# Compile Training Chunks into a Single File
Read all Parquet chunk files from `training_chunks/`, concatenate them into a single DataFrame, and save as one consolidated Parquet file.

In [1]:
import pandas as pd
from pathlib import Path

# Path to the chunks directory
CHUNKS_DIR = Path("../training_chunks")
OUTPUT_FILE = Path("../training_set.parquet")

# Read and concatenate all chunk files
chunk_files = sorted(CHUNKS_DIR.glob("chunk_*.parquet"))
print(f"Found {len(chunk_files)} chunk files")

df = pd.concat([pd.read_parquet(f) for f in chunk_files], ignore_index=True)
print(f"Combined DataFrame shape: {df.shape}")
print(f"Columns: {list(df.columns)}")
print(f"\nLabel distribution:\n{df['label'].value_counts()}")
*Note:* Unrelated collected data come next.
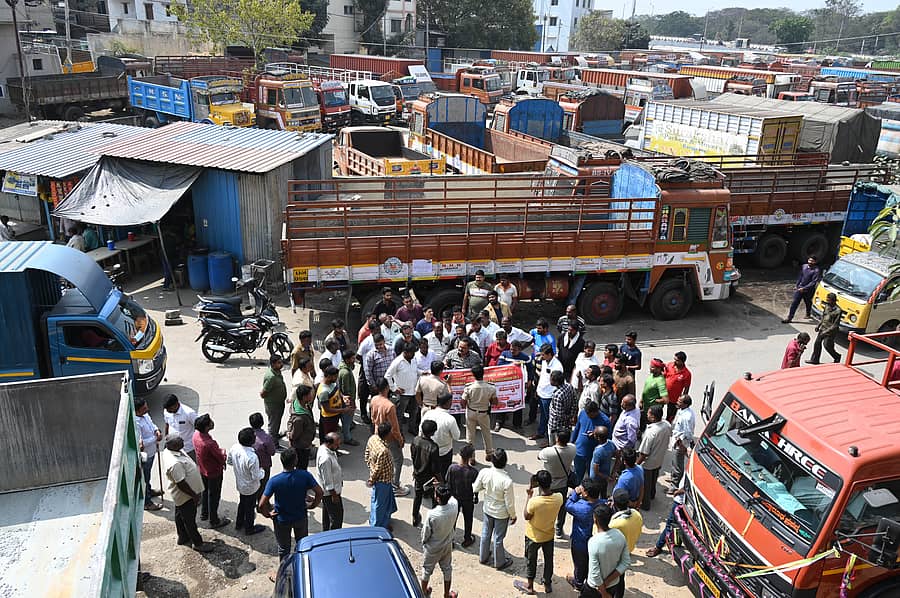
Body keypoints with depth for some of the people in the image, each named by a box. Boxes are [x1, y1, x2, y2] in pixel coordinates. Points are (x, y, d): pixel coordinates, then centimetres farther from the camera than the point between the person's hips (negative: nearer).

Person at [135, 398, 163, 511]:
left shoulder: (145, 414, -7)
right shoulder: (136, 423, -34)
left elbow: (151, 423, 13)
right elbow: (140, 442, -32)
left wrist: (156, 430, -7)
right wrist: (156, 438, -24)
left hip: (151, 451, 9)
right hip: (144, 454, -9)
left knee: (148, 473, 30)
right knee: (144, 477, 8)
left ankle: (149, 491, 53)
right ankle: (146, 503, 24)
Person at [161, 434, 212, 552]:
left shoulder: (170, 451, -7)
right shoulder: (175, 464, -38)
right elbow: (181, 484, -31)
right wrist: (194, 495, -18)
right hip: (186, 496, -9)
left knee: (180, 516, 25)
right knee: (190, 520, 9)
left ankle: (183, 538, 44)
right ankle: (198, 543, 26)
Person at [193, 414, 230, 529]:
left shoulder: (196, 434, -15)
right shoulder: (210, 443, -39)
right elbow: (222, 459, -24)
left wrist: (219, 451, -1)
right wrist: (223, 452, -3)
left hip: (202, 469, 8)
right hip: (214, 472, -7)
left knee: (206, 491, 29)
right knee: (214, 496, 12)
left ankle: (204, 514, 48)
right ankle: (214, 521, 30)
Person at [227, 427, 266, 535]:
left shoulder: (234, 448, -19)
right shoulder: (252, 457, -39)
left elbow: (229, 462, 0)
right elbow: (256, 477, -29)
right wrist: (262, 471, -9)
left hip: (240, 484, 6)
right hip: (250, 487, -6)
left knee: (241, 503, 30)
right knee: (250, 508, 19)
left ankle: (239, 524, 51)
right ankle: (249, 529, 40)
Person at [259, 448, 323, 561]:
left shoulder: (274, 481, -25)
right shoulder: (305, 475, -23)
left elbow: (262, 505, -25)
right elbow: (319, 493, -17)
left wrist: (268, 514, -5)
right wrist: (312, 505, 0)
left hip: (282, 520, -2)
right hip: (301, 517, 2)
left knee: (284, 550, 20)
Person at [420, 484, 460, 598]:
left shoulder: (431, 514, -36)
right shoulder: (454, 506, -26)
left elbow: (426, 533, -20)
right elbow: (451, 497, 1)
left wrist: (424, 542, 1)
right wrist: (441, 488, 3)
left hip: (432, 548, -3)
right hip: (447, 546, 3)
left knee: (427, 570, 22)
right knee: (447, 569, 25)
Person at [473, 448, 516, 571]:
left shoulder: (484, 472, -23)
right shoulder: (507, 481, -34)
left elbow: (475, 489, -6)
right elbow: (509, 503, -21)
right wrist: (513, 515, -2)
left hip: (487, 509, 4)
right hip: (501, 514, -4)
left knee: (485, 533, 26)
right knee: (498, 538, 17)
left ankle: (483, 557, 47)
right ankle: (499, 562, 39)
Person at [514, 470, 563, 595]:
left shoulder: (534, 501, -37)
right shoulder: (558, 498, -24)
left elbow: (526, 516, -18)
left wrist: (529, 496, -17)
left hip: (533, 537, -3)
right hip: (549, 535, 3)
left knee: (531, 561, 21)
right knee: (548, 560, 26)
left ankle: (529, 586, 42)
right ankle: (547, 584, 47)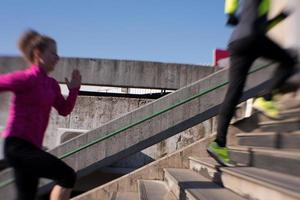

# Save as a single Parquet file
df.to_parquet(OUTPUT_FILE, index=False)
print(f"\nSaved consolidated training set to: {OUTPUT_FILE.resolve()}")
print(f"File size: {OUTPUT_FILE.stat().st_size / (1024**2):.1f} MB")

Found 31 chunk files
Combined DataFrame shape: (4405108, 76)
Columns: ['ch1_LS', 'ch1_MFL', 'ch1_MSR', 'ch1_WAMP', 'ch1_ZC', 'ch1_RMS', 'ch1_IAV', 'ch1_DASDV', 'ch1_VAR', 'ch2_LS', 'ch2_MFL', 'ch2_MSR', 'ch2_WAMP', 'ch2_ZC', 'ch2_RMS', 'ch2_IAV', 'ch2_DASDV', 'ch2_VAR', 'ch3_LS', 'ch3_MFL', 'ch3_MSR', 'ch3_WAMP', 'ch3_ZC', 'ch3_RMS', 'ch3_IAV', 'ch3_DASDV', 'ch3_VAR', 'ch4_LS', 'ch4_MFL', 'ch4_MSR', 'ch4_WAMP', 'ch4_ZC', 'ch4_RMS', 'ch4_IAV', 'ch4_DASDV', 'ch4_VAR', 'ch5_LS', 'ch5_MFL', 'ch5_MSR', 'ch5_WAMP', 'ch5_ZC', 'ch5_RMS', 'ch5_IAV', 'ch5_DASDV', 'ch5_VAR', 'ch6_LS', 'ch6_MFL', 'ch6_MSR', 'ch6_WAMP', 'ch6_ZC', 'ch6_RMS', 'ch6_IAV', 'ch6_DASDV', 'ch6_VAR', 'ch7_LS', 'ch7_MFL', 'ch7_MSR', 'ch7_WAMP', 'ch7_ZC', 'ch7_RMS', 'ch7_IAV', 'ch7_DASDV', 'ch7_VAR', 'ch8_LS', 'ch8_MFL', 'ch8_MSR', 'ch8_WAMP', 'ch8_ZC', 'ch8_RMS', 'ch8_IAV', 'ch8_DASDV', 'ch8_VAR', 'label', 'user', 'sample_id', 'window_start']

Label distribution:
label
pinch        734363
noGesture    734239
fist         734